**Source extract**
I see it; I know it. It tears me up. Because I know what my life should look like, but I struggle to motivate myself to change. I have begun to realise that I identify most clearly with the Rich Young Ruler of Luke 18 and Mark 10.

***

Here is a man who comes to Jesus seeking something more than the everyday Jewish faith he has been living. Reading Marks more in-depth account, we see him run up to Jesus, fall at His feet and implore Him “What must I do to inherit eternal life?

This isn’t an idle question from an interested bystander. It isn’t the trickery of the religious authorities we see elsewhere. It is the heartfelt yearnings of someone who has lived his life by the outward precepts of the Jewish scriptures and yet feels powerfully the need for something more.

The young man obviously feels that Jesus has something he needs. Perhaps he has heard about Him from others and travelled a distance to see Him. Perhaps he as been following, waiting, standing on the edges of the crowd until Jesus comes to leave. But whatever, he finally takes the plunge and runs to Jesus, hoping, begging for an answer to the yearnings that he feels inside.

Jesus challenges him, questions his devotion. Who does he think Jesus is? Has he sought to follow the revelation God has already brought to the Jews? Is he really ready to change…?

And seeing the confusion, the restlessness, the hope in the young mans eyes, Jesus loves him.

***

Jesus’ challenge to the young man is to abandon the ways of the world, and to find God in meeting the needs of others. It is to let go of material trappings, let go of security and embrace the way of Grace (and the life of the itinerant preacher before him).

The young man goes away crestfallen. It seems it is just too much to ask.

***

Most people read this passage as a warning against too great a love of money. Yes, but you miss the point. This passage is a companion to the one in John where Nicodemus asks the same question as the young man here [John 3:1-21].

**Things to do**
**1)** Reproduce the reflection on the Rich Young Ruler starting at "Jesus challenges him, questions" and ending at "preacher before him).", replacing "restlessness" with "unease".
**2)** Write a continuation of the reflection on the Rich Young Ruler, beginning after its final sentence.
The data that follow come from a separate source unrelated to the text above.

**Source material**
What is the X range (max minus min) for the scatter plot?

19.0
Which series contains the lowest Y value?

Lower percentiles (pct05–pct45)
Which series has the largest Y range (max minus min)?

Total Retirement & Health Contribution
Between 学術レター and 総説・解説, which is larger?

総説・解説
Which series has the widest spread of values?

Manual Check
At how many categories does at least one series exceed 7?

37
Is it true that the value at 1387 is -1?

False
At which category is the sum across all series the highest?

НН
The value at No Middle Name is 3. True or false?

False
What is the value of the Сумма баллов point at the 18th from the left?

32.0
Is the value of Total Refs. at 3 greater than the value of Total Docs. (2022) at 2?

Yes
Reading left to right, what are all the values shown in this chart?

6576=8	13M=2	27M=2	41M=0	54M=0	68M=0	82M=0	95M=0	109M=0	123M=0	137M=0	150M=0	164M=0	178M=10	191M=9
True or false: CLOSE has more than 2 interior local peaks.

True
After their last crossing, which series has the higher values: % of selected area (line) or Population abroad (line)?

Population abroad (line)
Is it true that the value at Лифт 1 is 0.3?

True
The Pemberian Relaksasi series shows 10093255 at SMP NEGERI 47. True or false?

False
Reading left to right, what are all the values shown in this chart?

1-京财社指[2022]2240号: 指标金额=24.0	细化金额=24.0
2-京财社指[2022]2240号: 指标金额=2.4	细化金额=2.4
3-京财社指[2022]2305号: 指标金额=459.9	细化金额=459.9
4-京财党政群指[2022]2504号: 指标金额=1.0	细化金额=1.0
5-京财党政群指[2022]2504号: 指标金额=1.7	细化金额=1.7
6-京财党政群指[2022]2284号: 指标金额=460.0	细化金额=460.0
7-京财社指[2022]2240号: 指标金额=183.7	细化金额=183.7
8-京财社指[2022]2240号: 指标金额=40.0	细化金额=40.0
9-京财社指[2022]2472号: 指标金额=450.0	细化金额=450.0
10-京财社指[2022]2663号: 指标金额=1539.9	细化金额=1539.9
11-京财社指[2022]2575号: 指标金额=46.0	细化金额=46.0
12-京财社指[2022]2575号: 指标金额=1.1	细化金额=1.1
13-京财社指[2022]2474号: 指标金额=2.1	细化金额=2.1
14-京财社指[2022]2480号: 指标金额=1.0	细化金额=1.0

**Response list**
**1)**
Jesus challenges him, questions his devotion. Who does he think Jesus is? Has he sought to follow the revelation God has already brought to the Jews? Is he really ready to change…?

And seeing the confusion, the unease, the hope in the young mans eyes, Jesus loves him.

***

Jesus’ challenge to the young man is to abandon the ways of the world, and to find God in meeting the needs of others. It is to let go of material trappings, let go of security and embrace the way of Grace (and the life of the itinerant preacher before him).

**2)**
Jesus’ answer is essentially the same; it is about abandoning what has gone before and starting again. It is about taking on a completely new set of values. It is about being born anew

Yet in this passage, far more than in John, the cost of Jesus’ challenge is apparent. Nicodemus struggles with the existential concept of rebirth; the young man here struggles with the reality of what it would mean for him. Jesus clearly indicates that the price of ‘eternal life’ is high: abandoning your current way of life and starting completely afresh.

This isn’t a theoretical concept. It isn’t a simple matter of praying a prayer. It’s a real, life changing decision. “Decide here and now if you are ready to completely change your life as you know it. Are you ready to abandon your material security; your cosy self-righteousness? Are you prepared to live for the sake of others instead of yourself? Are you prepared to follow me, whatever the cost?

Its no wonder the rich young man finds this too much. It wasn’t really what he was expecting. The cost is so high!

***

I’ve grown up with an understanding of Christianity that really hasn’t been that costly. It’s been about personal morality and outlook, rather than active sacrifice. Being good has always been more important than doing good. Yet that doesn’t seem to cut it for me any more.

The more I have understood of the gospels, the more I’ve realised that my own life fails to meet the challenge that Jesus issues. I look at myself and I see that young man, with his good intentions and earnest seeking, with his desire to change mitigated by the comfort provided by his wealth.

Years ago I would have said “money isn’t that important to me; I don’t care for riches… I’m not that person” and to a degree, I would have been right. I’ve never been motivated by achieving the highest paid job or the nicest clothes or whatever. But what I see looking at these passages now is a young man for whom honest, hungry desire for holiness and God hit hard against the sheer cost of discipleship. And I don’t blame him for walking away…

That’s me. I don’t know what I need to step across that invisible line, but I don’t have it yet. I’ll leave you with more from Kierkegaard:

Oh, priceless scholarship, what would we do without you? Dreadful it is to fall into the hands of the living God. Yes, it is even dreadful to be alone with the New Testament.